### Material to process
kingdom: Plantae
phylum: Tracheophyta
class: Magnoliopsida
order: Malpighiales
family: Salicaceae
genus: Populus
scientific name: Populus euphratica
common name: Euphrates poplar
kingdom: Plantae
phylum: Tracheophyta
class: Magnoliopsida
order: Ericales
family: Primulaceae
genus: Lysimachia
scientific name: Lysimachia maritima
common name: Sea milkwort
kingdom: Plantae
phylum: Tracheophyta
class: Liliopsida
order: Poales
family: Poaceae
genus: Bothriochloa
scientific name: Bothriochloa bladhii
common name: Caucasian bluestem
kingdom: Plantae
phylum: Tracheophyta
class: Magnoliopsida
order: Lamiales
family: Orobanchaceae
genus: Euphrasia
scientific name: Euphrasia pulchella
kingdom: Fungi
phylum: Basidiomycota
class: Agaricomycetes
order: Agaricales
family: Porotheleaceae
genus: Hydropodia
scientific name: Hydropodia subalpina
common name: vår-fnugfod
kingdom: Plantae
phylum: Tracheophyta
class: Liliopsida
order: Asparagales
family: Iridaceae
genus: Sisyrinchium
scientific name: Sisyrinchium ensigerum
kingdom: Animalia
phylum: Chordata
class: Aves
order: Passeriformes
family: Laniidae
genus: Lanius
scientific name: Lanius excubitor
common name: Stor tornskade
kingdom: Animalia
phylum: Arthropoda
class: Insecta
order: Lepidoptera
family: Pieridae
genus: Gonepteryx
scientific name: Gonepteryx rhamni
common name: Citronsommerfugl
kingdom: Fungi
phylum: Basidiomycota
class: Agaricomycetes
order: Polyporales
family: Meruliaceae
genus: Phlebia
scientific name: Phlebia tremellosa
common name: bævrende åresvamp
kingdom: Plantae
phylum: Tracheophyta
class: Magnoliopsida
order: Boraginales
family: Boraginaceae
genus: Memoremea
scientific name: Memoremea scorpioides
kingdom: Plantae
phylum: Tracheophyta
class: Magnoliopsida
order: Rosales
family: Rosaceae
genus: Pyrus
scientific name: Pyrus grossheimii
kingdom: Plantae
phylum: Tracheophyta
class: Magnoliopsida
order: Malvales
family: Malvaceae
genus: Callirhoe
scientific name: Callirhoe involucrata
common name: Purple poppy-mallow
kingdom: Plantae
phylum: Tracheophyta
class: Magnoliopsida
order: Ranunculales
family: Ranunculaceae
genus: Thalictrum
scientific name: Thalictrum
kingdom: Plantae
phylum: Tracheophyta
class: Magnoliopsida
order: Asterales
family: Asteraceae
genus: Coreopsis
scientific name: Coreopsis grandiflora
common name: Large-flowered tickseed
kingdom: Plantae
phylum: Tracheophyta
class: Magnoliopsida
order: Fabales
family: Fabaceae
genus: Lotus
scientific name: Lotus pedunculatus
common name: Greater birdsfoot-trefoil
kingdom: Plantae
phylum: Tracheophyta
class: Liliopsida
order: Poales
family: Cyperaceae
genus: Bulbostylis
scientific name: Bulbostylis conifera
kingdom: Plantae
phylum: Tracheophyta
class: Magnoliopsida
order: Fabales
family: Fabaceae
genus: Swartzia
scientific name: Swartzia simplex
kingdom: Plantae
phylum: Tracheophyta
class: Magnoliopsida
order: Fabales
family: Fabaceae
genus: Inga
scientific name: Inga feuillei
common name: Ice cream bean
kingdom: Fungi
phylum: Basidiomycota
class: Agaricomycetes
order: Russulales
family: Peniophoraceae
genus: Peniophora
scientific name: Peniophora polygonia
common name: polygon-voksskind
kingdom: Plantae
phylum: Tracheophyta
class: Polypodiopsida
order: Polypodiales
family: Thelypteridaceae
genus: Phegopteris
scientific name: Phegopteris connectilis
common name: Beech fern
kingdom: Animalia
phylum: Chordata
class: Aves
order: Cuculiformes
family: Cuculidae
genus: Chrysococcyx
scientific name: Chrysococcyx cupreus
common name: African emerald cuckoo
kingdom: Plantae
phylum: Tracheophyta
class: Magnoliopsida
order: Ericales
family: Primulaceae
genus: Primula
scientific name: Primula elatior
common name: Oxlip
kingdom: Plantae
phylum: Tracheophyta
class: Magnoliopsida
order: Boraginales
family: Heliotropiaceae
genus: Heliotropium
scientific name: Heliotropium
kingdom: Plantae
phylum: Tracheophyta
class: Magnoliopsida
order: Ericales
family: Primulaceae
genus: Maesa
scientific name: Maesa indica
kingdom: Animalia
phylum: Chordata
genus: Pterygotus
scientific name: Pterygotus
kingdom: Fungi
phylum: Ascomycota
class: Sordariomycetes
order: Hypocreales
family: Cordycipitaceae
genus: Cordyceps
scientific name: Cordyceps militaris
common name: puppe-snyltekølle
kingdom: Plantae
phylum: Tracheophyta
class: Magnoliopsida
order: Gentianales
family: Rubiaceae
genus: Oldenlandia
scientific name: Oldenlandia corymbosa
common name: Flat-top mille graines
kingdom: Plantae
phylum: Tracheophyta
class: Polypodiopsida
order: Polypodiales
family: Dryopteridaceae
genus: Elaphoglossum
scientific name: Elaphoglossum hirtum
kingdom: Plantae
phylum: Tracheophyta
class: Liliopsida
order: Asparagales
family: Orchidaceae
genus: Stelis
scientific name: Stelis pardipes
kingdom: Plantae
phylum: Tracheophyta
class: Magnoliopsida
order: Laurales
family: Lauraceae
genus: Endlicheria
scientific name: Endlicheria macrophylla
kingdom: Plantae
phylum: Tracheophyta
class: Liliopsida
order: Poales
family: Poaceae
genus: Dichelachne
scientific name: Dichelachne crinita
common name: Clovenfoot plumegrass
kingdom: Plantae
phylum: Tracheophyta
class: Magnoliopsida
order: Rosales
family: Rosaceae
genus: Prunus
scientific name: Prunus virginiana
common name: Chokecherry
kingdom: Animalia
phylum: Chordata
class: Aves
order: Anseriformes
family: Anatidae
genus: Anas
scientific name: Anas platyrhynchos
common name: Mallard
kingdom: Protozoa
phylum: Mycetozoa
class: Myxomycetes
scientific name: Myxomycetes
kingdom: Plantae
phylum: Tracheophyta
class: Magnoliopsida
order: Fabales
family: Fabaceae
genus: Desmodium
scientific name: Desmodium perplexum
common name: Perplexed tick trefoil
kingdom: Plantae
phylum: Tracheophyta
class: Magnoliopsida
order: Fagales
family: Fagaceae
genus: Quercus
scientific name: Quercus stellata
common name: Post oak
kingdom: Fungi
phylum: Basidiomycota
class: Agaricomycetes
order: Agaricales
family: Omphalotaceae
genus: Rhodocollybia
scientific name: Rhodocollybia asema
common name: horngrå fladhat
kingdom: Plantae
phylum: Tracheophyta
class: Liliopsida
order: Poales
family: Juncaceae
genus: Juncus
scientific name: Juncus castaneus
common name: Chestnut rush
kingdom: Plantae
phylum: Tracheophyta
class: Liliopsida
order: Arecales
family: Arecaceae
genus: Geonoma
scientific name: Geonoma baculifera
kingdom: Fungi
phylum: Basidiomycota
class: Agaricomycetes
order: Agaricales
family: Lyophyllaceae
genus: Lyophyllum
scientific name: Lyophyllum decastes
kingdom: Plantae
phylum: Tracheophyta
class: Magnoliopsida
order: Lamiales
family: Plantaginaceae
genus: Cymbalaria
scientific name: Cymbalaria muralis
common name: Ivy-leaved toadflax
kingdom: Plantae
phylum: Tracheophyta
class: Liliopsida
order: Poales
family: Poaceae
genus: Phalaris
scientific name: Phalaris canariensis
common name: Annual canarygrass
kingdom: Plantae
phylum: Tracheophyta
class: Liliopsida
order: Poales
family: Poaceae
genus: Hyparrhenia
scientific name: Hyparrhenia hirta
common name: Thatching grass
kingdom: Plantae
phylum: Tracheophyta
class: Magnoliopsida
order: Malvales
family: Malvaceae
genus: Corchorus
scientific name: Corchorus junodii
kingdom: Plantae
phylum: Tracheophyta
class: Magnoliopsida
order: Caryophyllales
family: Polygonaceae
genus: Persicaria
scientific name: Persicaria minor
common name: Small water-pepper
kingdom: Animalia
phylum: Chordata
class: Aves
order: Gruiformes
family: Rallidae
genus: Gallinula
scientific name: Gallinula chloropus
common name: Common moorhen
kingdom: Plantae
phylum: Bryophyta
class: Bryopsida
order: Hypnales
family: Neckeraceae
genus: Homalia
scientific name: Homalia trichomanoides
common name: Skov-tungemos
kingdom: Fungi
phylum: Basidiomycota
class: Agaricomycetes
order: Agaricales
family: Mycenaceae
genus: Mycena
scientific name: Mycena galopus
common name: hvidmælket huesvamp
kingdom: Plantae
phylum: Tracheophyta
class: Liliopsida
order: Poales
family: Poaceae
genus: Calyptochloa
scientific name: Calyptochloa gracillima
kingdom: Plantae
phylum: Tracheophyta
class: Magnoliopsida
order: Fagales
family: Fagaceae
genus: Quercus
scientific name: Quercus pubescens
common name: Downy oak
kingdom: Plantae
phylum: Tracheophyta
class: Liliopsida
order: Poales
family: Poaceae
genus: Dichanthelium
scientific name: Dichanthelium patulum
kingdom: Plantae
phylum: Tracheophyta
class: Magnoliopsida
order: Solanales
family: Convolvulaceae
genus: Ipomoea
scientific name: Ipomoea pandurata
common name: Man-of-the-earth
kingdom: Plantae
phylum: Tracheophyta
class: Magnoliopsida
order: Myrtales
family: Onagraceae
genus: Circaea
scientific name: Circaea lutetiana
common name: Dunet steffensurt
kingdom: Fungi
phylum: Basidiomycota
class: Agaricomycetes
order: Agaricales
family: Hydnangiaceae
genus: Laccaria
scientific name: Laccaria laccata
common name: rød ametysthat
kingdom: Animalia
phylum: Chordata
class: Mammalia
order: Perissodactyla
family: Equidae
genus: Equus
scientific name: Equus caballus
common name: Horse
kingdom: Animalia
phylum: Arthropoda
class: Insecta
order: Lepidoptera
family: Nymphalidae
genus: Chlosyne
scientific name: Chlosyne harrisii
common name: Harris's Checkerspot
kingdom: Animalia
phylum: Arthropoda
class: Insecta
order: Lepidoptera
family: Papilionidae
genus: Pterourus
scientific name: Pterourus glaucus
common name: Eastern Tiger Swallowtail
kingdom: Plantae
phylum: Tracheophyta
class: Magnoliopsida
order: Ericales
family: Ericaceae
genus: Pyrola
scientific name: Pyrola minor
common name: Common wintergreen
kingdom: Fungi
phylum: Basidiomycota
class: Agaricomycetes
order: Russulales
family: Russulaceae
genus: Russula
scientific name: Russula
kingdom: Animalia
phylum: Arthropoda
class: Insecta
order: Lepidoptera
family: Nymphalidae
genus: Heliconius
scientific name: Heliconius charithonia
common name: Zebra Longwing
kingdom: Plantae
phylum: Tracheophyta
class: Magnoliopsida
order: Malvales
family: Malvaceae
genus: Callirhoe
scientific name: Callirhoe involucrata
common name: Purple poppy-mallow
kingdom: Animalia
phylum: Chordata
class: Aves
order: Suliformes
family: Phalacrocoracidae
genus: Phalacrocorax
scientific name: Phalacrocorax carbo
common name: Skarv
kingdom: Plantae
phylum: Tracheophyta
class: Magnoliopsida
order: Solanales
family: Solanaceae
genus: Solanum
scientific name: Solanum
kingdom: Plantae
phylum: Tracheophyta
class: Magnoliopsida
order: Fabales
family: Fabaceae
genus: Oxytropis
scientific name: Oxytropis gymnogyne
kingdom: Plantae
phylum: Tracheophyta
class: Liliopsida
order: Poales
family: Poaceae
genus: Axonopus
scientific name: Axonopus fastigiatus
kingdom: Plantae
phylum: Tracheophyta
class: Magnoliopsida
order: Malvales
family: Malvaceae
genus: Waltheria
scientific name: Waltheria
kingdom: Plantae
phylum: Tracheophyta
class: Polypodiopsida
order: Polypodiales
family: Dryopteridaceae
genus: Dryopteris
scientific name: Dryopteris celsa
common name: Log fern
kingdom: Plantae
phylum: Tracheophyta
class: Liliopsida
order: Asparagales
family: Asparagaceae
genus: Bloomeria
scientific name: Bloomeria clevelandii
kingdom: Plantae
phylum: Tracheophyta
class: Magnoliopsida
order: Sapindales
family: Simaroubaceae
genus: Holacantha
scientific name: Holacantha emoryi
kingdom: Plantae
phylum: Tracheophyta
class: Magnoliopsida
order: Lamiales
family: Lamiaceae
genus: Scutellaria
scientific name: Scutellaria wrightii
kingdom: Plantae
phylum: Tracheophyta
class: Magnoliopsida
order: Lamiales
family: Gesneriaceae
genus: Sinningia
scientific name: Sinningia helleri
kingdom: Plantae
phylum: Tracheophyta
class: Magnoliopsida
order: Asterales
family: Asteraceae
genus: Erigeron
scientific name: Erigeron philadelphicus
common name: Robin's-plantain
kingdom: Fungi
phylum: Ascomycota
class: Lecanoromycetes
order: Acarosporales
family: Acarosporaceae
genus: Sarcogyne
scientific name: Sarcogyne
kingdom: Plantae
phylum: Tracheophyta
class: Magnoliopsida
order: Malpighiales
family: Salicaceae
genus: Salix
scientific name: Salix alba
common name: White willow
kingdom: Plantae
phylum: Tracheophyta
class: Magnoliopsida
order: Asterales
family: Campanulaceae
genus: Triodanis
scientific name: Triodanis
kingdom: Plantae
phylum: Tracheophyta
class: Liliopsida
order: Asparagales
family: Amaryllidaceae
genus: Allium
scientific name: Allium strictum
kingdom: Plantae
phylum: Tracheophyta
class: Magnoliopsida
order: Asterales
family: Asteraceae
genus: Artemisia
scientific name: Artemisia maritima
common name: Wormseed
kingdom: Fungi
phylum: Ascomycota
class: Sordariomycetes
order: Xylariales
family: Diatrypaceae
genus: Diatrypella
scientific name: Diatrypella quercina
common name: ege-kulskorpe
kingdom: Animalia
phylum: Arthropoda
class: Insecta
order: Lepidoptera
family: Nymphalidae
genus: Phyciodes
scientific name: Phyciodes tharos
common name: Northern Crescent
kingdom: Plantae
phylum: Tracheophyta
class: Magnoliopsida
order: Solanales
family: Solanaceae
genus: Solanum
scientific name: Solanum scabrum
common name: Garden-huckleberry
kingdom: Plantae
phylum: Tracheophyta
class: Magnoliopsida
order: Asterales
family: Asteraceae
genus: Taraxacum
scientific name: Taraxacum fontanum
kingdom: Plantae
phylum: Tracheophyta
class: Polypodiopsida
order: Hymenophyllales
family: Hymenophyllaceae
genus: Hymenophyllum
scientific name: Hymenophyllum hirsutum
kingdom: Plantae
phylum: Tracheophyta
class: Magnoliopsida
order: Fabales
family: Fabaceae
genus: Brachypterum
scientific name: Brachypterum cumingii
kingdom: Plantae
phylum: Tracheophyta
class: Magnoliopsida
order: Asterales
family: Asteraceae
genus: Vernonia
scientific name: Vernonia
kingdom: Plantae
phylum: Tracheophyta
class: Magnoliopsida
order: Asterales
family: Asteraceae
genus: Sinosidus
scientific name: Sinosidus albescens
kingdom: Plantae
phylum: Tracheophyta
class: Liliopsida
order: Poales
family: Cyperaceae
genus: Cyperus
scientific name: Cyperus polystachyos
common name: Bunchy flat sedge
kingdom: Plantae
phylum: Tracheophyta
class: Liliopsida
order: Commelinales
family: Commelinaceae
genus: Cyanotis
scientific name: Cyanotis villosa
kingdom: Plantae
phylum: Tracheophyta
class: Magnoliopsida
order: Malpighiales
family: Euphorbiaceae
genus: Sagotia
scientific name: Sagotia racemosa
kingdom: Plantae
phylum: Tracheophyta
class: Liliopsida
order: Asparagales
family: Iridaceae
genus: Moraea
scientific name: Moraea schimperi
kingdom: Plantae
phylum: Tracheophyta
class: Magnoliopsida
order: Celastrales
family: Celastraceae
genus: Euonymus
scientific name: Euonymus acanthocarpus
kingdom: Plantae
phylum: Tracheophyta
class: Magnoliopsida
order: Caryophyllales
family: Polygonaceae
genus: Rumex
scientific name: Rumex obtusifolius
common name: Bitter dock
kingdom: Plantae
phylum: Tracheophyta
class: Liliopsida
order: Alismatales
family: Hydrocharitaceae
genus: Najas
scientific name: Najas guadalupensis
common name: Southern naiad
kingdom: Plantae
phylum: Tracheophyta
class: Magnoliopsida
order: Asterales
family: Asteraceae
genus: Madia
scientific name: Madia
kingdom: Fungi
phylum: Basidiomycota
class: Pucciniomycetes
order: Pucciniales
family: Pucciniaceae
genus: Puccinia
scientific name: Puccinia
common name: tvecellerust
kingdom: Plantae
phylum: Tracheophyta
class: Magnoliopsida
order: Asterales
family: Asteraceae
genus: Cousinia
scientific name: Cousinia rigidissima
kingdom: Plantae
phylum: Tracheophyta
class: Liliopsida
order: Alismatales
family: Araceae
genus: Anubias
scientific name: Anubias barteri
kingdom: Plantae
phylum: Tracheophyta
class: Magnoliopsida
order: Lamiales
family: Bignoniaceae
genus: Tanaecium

### What this task involves
Can you rewrite the stretch from the line containing "scientific name: Anubias barteri" through the end of the data, replacing "kingdom" with "realm" and leaving everything else unchanged?

### Result of the task
scientific name: Anubias barteri
realm: Plantae
phylum: Tracheophyta
class: Magnoliopsida
order: Lamiales
family: Bignoniaceae
genus: Tanaecium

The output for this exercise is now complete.